Oodenawi Public School teacher Ally Williamson has been using the snowshoes and says they have provided deep learning opportunities.
“Many families in our community are new to Canada and we are trying to provide them with opportunities to experience outdoor winter activities,” she says, noting other teachers have helped in providing teaching lessons for students. “We are connecting to Social Studies and Indigenous technology and innovation, making connections to the importance of snowshoes in many different First Nations communities. We have used them in Math to connect our learning about the design of snowshoes and their function. For example, students were challenged to calculate the area of a snowshoe and one of their boots to inquire about the purposeful design of the snowshoe.”
Williamson is excited about what students will learn from the snowshoeing activity.
“I hope my students learn an appreciation for what the First Peoples in Canada had to innovate in order to survive in what is now known as Canada. I also want them to see how technologies have innovated over time and the reasons for that. Lastly, I wanted to introduce them to a fun and exciting new opportunity.”

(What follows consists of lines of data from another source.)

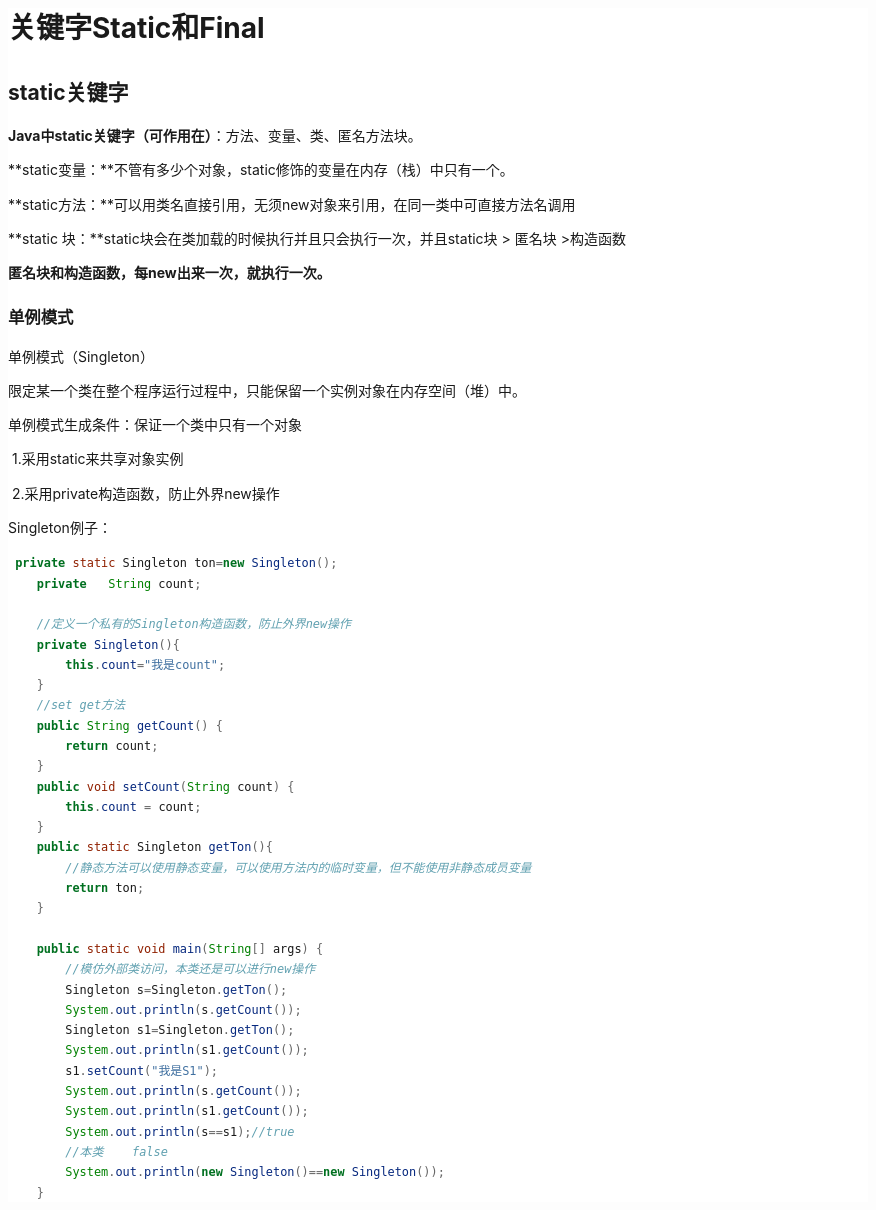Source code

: # 关键字Static和Final

## static关键字

**Java中static关键字（可作用在）**：方法、变量、类、匿名方法块。

**static变量：**不管有多少个对象，static修饰的变量在内存（栈）中只有一个。

**static方法：**可以用类名直接引用，无须new对象来引用，在同一类中可直接方法名调用

**static  块：**static块会在类加载的时候执行并且只会执行一次，并且static块 > 匿名块 >构造函数

**匿名块和构造函数，每new出来一次，就执行一次。**

### 单例模式

单例模式（Singleton）

限定某一个类在整个程序运行过程中，只能保留一个实例对象在内存空间（堆）中。

单例模式生成条件：保证一个类中只有一个对象

​	1.采用static来共享对象实例

​	2.采用private构造函数，防止外界new操作

Singleton例子：

```Java
 private static Singleton ton=new Singleton();
    private   String count;

    //定义一个私有的Singleton构造函数，防止外界new操作
    private Singleton(){
        this.count="我是count";
    }
    //set get方法
    public String getCount() {
        return count;
    }
    public void setCount(String count) {
        this.count = count;
    }
    public static Singleton getTon(){
        //静态方法可以使用静态变量，可以使用方法内的临时变量，但不能使用非静态成员变量
        return ton;
    }

    public static void main(String[] args) {
        //模仿外部类访问，本类还是可以进行new操作
        Singleton s=Singleton.getTon();
        System.out.println(s.getCount());
        Singleton s1=Singleton.getTon();
        System.out.println(s1.getCount());
        s1.setCount("我是S1");
        System.out.println(s.getCount());
        System.out.println(s1.getCount());
        System.out.println(s==s1);//true
        //本类    false
        System.out.println(new Singleton()==new Singleton());
    }
```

The students explored a snowshoe structure and design, and received a glimpse of the brilliance of Indigenous science and technology.
Kwansema, a Grade 5 student, says: “The snowshoes don’t necessarily keep you above the snow, your foot still sinks down. It just keeps your boot higher. It was probably very difficult for Indigenous peoples who lived in snowy areas to hunt, trade and survive.”
The use of snowshoes has connections to the HDSB’s 2020-2024 Multi-Year Plan
and overall curriculum, Woods says, including the Mental Health & Well-Being area of focus. The snowshoes can create entry points in exploring Indigenous science, technology and innovation that were and continue to be utilized and created by many Indigenous Nations.
“Staff have the opportunity to engage their students in some inquiry work around the origin and use of snowshoes by Indigenous peoples. There are also many cross curricular connections to be made in language, math, history, geography, and health and physical education. The opportunities to make connections are endless.”